纵使他笑得灿烂可亲,深红却没有忽略他眼中那一抹阴冷的光,那种眼神是那么可恨的似曾相识,恶毒的,可怕的,让深红无法欺骗自己。直到此刻,他才突然发现,也许现在眼前的这个人才是九皇子,真正的天子城府,之前顽劣幼稚的那个小孩子不过是个骗子,挂着天真的笑颜,衣袖中却藏着刀剑,时刻准备着致命一击…如果这样的话…真是危险了…
这一瞬间,深红想了无数答案,思量了无数结果,最终还是如实回答道“大公子饮酒不适,臣带他来此处休息。”
“皇兄不舒服?”九皇子冷冷地笑了,“深侍卫该当何罪!”
深红淡淡地说“臣罪该万死,请九皇子发落。”
“是该死。”温向婴倨傲的眼神像是在看一个死人一样冰冷“你 ……自己动手。”
闻言,一旁一直安安静静地站着的云绛眼中闪过一抹异色,最终犹犹豫豫地开口了,竟是在求情!
“深侍卫罪不至死…”
云邝诧异地看着自家弟弟,云绛向来胆小怕事,这次却如此勇敢,莫不是…与这侍卫有什么渊源?但是…向婴要这个侍卫死,云绛若是阻挠…不可,万万不可!
想着向婴会毫不留情地杀死云绛,云邝心中大骇,抬起手正要拉住云绛,却落入了另一个冰冷的手中。转身一看,竟是不知何时站在身后的云椴。
“云椴…”云邝有些心虚地说,“你怎么…”
云椴深深地看了他一眼,冷冷地说“看来你是非要护着这个杂种不可。”
“云椴,”云邝急切地看着一向冷峻的二弟,说道“云绛他不是杂种,他是我弟弟,也应该是你弟弟的!”

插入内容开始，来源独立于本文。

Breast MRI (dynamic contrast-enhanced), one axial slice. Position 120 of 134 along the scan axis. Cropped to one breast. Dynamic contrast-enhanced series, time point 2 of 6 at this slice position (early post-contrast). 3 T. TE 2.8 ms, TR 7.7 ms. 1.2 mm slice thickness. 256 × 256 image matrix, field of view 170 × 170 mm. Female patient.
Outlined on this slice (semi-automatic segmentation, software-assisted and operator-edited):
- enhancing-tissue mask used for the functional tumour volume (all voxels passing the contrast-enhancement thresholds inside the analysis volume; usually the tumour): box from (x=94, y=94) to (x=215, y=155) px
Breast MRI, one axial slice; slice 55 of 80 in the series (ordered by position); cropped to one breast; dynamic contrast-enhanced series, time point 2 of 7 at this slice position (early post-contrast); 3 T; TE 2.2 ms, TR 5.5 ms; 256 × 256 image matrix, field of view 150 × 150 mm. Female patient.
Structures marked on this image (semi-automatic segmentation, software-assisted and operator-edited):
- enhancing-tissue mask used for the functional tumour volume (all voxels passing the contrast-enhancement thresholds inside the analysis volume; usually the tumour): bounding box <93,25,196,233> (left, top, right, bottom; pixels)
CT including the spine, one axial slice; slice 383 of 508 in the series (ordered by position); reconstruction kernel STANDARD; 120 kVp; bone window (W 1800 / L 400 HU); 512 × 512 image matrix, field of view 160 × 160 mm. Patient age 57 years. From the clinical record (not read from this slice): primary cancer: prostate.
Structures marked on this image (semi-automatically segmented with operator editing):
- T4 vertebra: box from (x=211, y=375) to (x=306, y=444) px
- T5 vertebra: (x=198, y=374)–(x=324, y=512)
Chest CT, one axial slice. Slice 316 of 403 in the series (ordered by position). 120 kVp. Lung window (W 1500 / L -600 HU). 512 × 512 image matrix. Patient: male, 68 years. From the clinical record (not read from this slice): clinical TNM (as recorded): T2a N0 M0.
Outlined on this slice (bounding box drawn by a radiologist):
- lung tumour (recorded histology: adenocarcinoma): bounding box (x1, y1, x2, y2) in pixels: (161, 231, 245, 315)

云椴躲闪不开那眼神,皱着眉头满脸不耐烦地说道“仅此一次。”
拿到了云椴的保证,云邝放心了。云椴既然答应了,三弟就不会有什么危险了。
温向婴听着云椴和靖安之间的交谈,心中了然,看来,云椴要插手了,今天是无法除去这个碍眼的侍卫了…
当下说道“不过…念你平素保护皇兄有功,今日便饶你一死。”
这句话,另在场的几人都松了一口气。
“不过…”温向婴的神情阴冷,附在深红耳边低声说“你最好不要在皇兄那里嚼舌根,否则…皇兄只怕…会提前遭殃。”